TESTO DI LETTURA>
=-=-=-=-=
L’antitrust Usa e quello europeo sono considerati molto differenti sebbene colpiscano gli stessi comportamenti. Ma come sostiene anche il giornalista Riccardo Sorrentino in un recente articolo del Sole24ore, la differenza è più che altro nel metodo: un approccio economico da una parte e giuridico dall’altro.
Ed è in questo contesto che la politica di concorrenza globale sta promuovendo il cambio di prospettiva (anche se rispetto all’Europa, negli USA mancano ancora proposte politiche formali) piuttosto atteso da più parti.
Può risultare utile, in tale frangente, ripercorrere brevemente le origini delle rispettive normative antitrust, al fine di comprenderne meglio le dinamiche attuali specie laddove declinate in ottica di maggiore collaborazione internazionale e di convergenza delle medesime normative.
Le fonti regolatorie USA sono rappresentate da quattro atti normativi principali.
Sherman Act, Clayton Act, Federal Trade Commission Act e Hart-Scott-Rodino Antitrust Improvements Act del 1976.
Le radici del diritto antitrust statunitense risalgono alla fine del XIX secolo principalmente per contrastare la formazione dei “trust”. Nel 1890 fu emanato ed introdotto lo Sherman Act e nel 1914 il Clayton Act. Inoltre, attraverso il Federal Trade Commission Act, sempre nel 1914, venne istituito l’organo indipendente Federal Trade Commission (FTC), affiancato dalla divisione antitrust del Department of Justice (DOJ), creata dieci anni prima.
Nel 1976 si aggiunge il provvedimento noto come Hart-Scott-Rodino Antitrust Improvements Act.
È chiaro sin da subito che il diritto antitrust statunitense nasce per assicurare l’efficienza dei mercati e sviluppa sin da subito ampie capacità di analisi economica.
=-=-=-=-=
MATERIALE DI STUDIO>
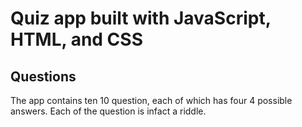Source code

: # Quiz app built with JavaScript, HTML, and CSS

## Questions
The app contains ten 10 question, each of which has four 4 possible answers. Each of the question is infact a riddle.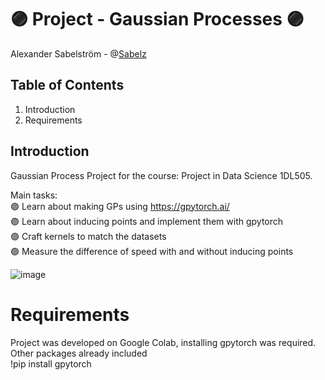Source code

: # :purple_circle: Project - Gaussian Processes :purple_circle:

Alexander Sabelström - @[Sabelz](https://github.com/Sabelz)

## Table of Contents
1. Introduction
2. Requirements

## Introduction
Gaussian Process Project for the course: Project in Data Science 1DL505. 
  
Main tasks:   
:purple_circle: Learn about making GPs using https://gpytorch.ai/  
:purple_circle: Learn about inducing points and implement them with gpytorch  
:purple_circle: Craft kernels to match the datasets  
:purple_circle: Measure the difference of speed with and without inducing points  

![image](https://github.com/Sabelz/Project18/assets/61190192/87953f94-f1a8-4876-80af-f0056dad98a3)
# Requirements
Project was developed on Google Colab, installing gpytorch was required. Other packages already included<br />
!pip install gpytorch  


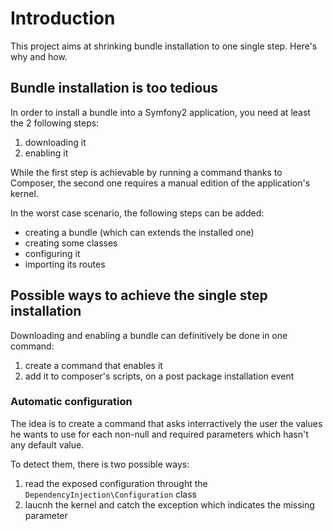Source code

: # Introduction

This project aims at shrinking bundle installation to one single step. Here's
why and how.

## Bundle installation is too tedious

In order to install a bundle into a Symfony2 application, you need at least the
2 following steps:

1. downloading it
2. enabling it

While the first step is achievable by running a command thanks to Composer, the
second one requires a manual edition of the application's kernel.

In the worst case scenario, the following steps can be added:

* creating a bundle (which can extends the installed one)
* creating some classes
* configuring it
* importing its routes

## Possible ways to achieve the single step installation

Downloading and enabling a bundle can definitively be done in one command:

1. create a command that enables it
2. add it to composer's scripts, on a post package installation event

### Automatic configuration

The idea is to create a command that asks interractively the user the values he
wants to use for each non-null and required parameters which hasn't any default
value.

To detect them, there is two possible ways:

1. read the exposed configuration throught the
   `DependencyInjection\Configuration` class
2. laucnh the kernel and catch the exception which indicates the missing
   parameter
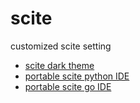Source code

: # scite
customized scite setting

- [scite dark theme](scite-dark-theme.md)
- [portable scite python IDE](portable-scite-python-IDE.md)
- [portable scite go IDE](portable-scite-go-IDE.md)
=-=-=-=-=
COSA FARE>
A – Trascrivi fedelmente il testo sull'antitrust, partendo da "Può risultare utile, in" e arrivando fino a "Act del 1976.".
B – Secondo il testo sull'antitrust, in quale anno fu emanato lo Sherman Act?

RISULTATI DELL'ESERCIZIO>
A –
Può risultare utile, in tale frangente, ripercorrere brevemente le origini delle rispettive normative antitrust, al fine di comprenderne meglio le dinamiche attuali specie laddove declinate in ottica di maggiore collaborazione internazionale e di convergenza delle medesime normative.
Le fonti regolatorie USA sono rappresentate da quattro atti normativi principali.
Sherman Act, Clayton Act, Federal Trade Commission Act e Hart-Scott-Rodino Antitrust Improvements Act del 1976.

B – Lo Sherman Act fu emanato nel 1890.